▸ **STATED GOAL**
Count the lines in the listing that contain the string "type", including occurrences inside longer words, and give only the number.

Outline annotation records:
==========

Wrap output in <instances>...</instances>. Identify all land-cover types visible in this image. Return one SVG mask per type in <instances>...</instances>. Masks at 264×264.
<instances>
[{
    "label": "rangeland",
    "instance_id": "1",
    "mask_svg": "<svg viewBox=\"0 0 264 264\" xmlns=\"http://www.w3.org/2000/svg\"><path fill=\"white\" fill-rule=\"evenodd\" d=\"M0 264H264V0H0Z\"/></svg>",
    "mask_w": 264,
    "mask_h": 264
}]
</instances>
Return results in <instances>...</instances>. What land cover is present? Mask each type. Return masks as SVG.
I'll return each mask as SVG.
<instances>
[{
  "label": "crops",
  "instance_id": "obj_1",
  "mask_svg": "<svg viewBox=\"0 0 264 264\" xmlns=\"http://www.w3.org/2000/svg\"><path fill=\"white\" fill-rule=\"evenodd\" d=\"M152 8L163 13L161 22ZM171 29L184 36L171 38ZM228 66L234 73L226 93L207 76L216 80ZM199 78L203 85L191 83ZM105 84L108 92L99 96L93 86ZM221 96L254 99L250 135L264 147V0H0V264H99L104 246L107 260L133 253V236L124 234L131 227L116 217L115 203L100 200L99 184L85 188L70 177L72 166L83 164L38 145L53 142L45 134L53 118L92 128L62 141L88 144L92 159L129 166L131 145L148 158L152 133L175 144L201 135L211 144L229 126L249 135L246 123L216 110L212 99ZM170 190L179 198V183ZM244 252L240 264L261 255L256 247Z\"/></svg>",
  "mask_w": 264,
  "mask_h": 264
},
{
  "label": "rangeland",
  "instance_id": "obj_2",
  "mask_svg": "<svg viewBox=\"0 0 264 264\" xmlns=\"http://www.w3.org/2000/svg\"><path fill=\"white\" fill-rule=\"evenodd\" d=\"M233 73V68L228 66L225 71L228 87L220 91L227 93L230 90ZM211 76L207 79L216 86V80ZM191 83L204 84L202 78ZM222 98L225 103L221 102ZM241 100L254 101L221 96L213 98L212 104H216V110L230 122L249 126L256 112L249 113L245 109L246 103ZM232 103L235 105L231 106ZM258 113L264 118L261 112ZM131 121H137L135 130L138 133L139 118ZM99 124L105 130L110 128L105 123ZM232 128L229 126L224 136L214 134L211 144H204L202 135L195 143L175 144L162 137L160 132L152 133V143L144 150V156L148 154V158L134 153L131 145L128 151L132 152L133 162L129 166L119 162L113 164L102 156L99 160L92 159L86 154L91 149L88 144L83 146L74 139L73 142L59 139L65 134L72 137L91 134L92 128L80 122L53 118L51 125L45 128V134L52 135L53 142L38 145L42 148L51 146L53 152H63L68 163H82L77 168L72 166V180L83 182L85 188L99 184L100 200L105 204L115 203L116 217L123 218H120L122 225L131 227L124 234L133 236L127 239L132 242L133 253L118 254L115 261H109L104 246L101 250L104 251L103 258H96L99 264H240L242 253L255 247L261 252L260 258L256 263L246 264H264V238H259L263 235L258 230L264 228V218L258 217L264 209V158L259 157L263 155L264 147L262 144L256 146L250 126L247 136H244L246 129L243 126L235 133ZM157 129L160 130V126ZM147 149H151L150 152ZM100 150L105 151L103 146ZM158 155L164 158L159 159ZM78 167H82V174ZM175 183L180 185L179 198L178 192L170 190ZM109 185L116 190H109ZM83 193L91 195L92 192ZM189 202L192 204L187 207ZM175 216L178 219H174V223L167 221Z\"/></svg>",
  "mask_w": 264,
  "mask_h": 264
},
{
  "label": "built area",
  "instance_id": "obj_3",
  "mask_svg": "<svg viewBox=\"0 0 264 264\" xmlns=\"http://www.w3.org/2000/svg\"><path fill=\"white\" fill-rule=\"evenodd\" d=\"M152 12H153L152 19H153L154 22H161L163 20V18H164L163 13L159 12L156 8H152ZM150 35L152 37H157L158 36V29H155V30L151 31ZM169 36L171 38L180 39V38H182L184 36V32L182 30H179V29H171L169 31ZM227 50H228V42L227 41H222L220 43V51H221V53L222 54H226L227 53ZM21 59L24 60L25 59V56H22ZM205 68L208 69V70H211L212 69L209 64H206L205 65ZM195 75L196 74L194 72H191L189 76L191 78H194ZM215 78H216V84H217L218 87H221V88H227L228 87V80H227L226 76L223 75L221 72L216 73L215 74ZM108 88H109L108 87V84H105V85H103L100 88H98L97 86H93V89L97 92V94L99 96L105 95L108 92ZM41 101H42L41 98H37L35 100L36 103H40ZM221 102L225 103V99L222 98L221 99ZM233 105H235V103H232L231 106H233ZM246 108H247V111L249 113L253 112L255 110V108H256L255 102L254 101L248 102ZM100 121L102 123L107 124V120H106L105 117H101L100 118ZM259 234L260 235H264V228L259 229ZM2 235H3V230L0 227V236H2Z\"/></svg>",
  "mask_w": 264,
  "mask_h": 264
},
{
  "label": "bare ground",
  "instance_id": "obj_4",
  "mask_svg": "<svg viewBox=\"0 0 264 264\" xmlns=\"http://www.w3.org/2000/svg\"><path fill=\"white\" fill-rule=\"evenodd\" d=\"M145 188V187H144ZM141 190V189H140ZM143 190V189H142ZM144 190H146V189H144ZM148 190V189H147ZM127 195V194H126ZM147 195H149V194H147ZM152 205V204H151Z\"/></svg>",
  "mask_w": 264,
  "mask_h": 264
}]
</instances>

==========

▸ **ANSWER IN FULL**
2